While the UK has established itself as a leading hub for fintech investment, Kalifa’s report sets out further steps to unlock funding for both start-ups and scale-ups, recommending the expansion of the Enterprise Investment and Venture Capital Trust Schemes and R&D tax credits, and the creation of a £1bn Fintech Growth Fund. It also addresses a key concern of the sector around the existing requirements for firms wishing to list. This links to wider calls for changes to the UK’s listing regime, which the Treasury commissioned the UK’s former EU Commissioner Lord Hill to review late last year. Lord Hill’s review will be published alongside the Budget this week and is expected to reinforce a number of recommendations made by Kalifa, with whom he worked closely in the course of his own review. Among likely measures are the introduction of dual class shares that allow founders to retain more control after listing and a reduction in free float requirements.

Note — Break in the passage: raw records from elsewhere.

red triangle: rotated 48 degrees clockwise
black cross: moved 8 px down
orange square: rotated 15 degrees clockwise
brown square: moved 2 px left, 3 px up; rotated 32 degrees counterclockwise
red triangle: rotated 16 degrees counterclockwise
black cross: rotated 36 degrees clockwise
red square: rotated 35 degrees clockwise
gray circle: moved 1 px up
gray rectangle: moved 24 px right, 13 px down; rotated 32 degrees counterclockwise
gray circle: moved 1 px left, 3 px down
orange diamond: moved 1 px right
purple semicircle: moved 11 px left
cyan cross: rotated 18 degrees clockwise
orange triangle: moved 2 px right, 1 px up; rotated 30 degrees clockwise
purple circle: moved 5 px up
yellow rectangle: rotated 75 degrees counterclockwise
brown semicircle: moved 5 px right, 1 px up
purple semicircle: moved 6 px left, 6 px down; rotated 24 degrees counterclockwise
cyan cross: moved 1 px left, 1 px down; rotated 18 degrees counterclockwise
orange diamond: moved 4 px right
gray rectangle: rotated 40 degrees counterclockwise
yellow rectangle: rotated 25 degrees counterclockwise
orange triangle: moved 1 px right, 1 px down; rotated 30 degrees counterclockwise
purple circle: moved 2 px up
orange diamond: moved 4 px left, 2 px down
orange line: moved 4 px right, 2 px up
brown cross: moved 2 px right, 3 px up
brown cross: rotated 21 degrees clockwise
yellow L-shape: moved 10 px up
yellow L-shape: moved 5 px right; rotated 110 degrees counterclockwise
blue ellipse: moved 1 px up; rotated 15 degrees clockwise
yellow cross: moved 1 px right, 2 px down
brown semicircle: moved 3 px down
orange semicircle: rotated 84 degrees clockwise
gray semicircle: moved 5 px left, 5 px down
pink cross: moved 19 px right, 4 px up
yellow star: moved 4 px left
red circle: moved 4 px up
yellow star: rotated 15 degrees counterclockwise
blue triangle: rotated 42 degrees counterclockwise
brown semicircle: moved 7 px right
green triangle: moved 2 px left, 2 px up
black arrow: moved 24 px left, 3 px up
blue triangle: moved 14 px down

Indeed, it is the link between these two key reports that indicates the wider political significance of the sector for the government, particularly given the absence of financial services from the UK-EU trade deal and the likelihood that current talks with the EU will not agree anything close to equivalence for the UK’s regulatory regime. The spotlight has therefore been increasingly trained on what the UK needs to do to retain its global position, not least following the well-publicised news last month that Amsterdam has overtaken London as the top European share trading centre.
The government is determined to encourage more businesses to list in London, rather than looking to New York or elsewhere. This is something the Kalifa report addresses directly, pointing to figures showing that the UK accounted for just 4.5% of the almost 4,000 IPOs on the major stock exchanges between 2015 and 2020, with the US’s share through the NASDAQ and NYSE standing at 39%. Fintech listings are a central part of the strategy to improve the UK’s share of those IPOs.
Projecting a post-Brexit vision of the UK as a global leader in fintech, open to foreign talent and making it easier to start, scale, and list a business is now likely to form a key part of the Chancellor’s Budget this week. The sector and investors have been encouraged by ministers’ words welcoming the report’s recommendations. Expect them to now keep the pressure up on the government to deliver on them.